I want to share with you a scenario that I’ve encountered several times when doing retirement planning for high salaried individuals, especially legal and medical professionals. All too often I see these clients not begin saving for retirement early enough and not putting enough away when larger paychecks start rolling in.

How Saving for Retirement Should Work

To best illustrate the issue let’s first take a look at a traditional professional white collar worker who saves enough for retirement. Let’s call her Jane Techie. Jane went to a public college and majored in information technology. She graduated in four years and has $25,000 in student debt (about the average for a public college graduate). Out of school, she gets her first job making $66,000 per year (about the average for an information technology worker). She’s busy paying down student loans so she only puts away 5% in her company 401(k). Her employer also matches 5%. After 10 years when her student loans are paid down she follows conventional wisdom and starts putting away 10% of her salary or $6,600 per year again with a $3300 employer match.
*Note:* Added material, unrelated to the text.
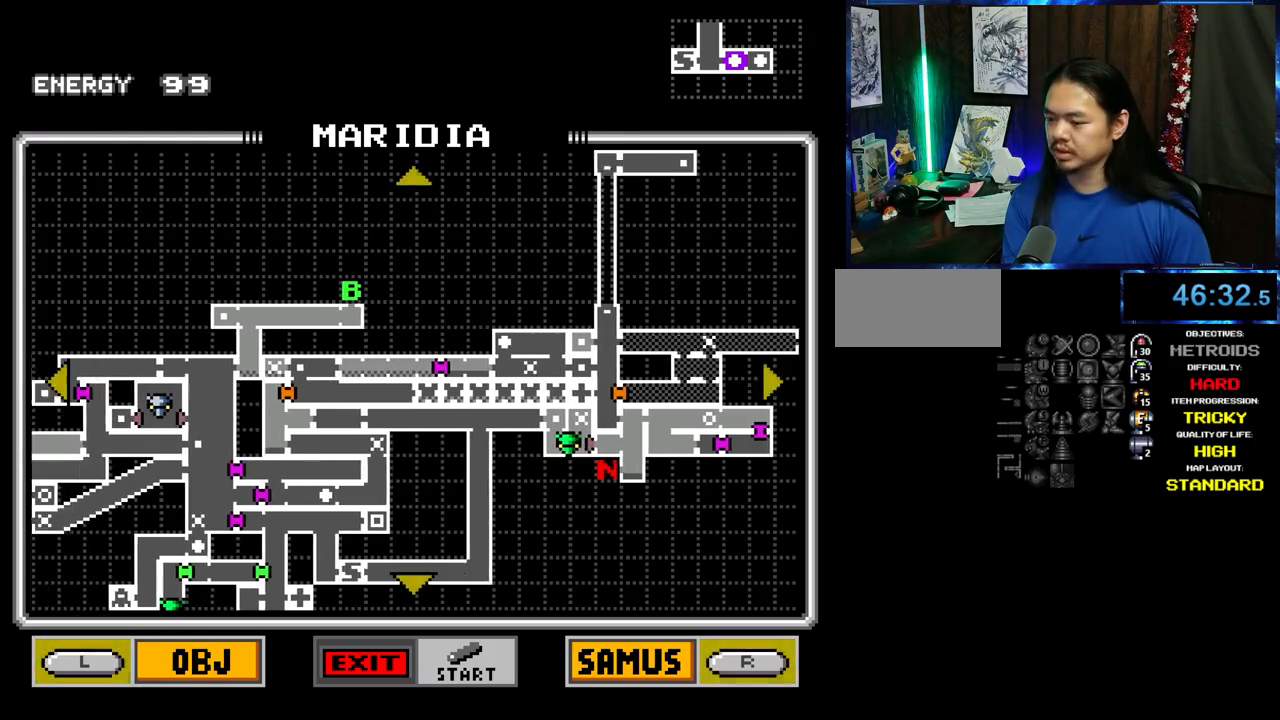
{"buttons": [], "events": [[167, "DPAD_LEFT", "up"]]}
Let’s assume Jane earns 8% on average in her portfolio and gets a 3.5% raise every year. If Jane works for 43 years (retiring at around age 65) she’ll have an investment portfolio worth about $1,200,000 in today dollars, assuming cost of living inflation of 2.85%, when she retires. The financial planning industry is constantly debating what the safe withdraw rate from a portfolio is to avoid the chance of running out of money. Estimates range from 3% to 5% so for our discussion we’ll use that range rather than any exact estimate. If she doesn’t want to run out of money she can withdraw about $37,000 to $60,000 every year. She’ll also be earning a bit over $17,500 in Social Security depending on when she files. All together she’s looking at in income of $54,500 to $67,500 in retirement.

Jane will be able to keep up whatever life style she is currently living when she retires. She’ll be able to come close to her pre-retirement income of $66,000 to $86,500.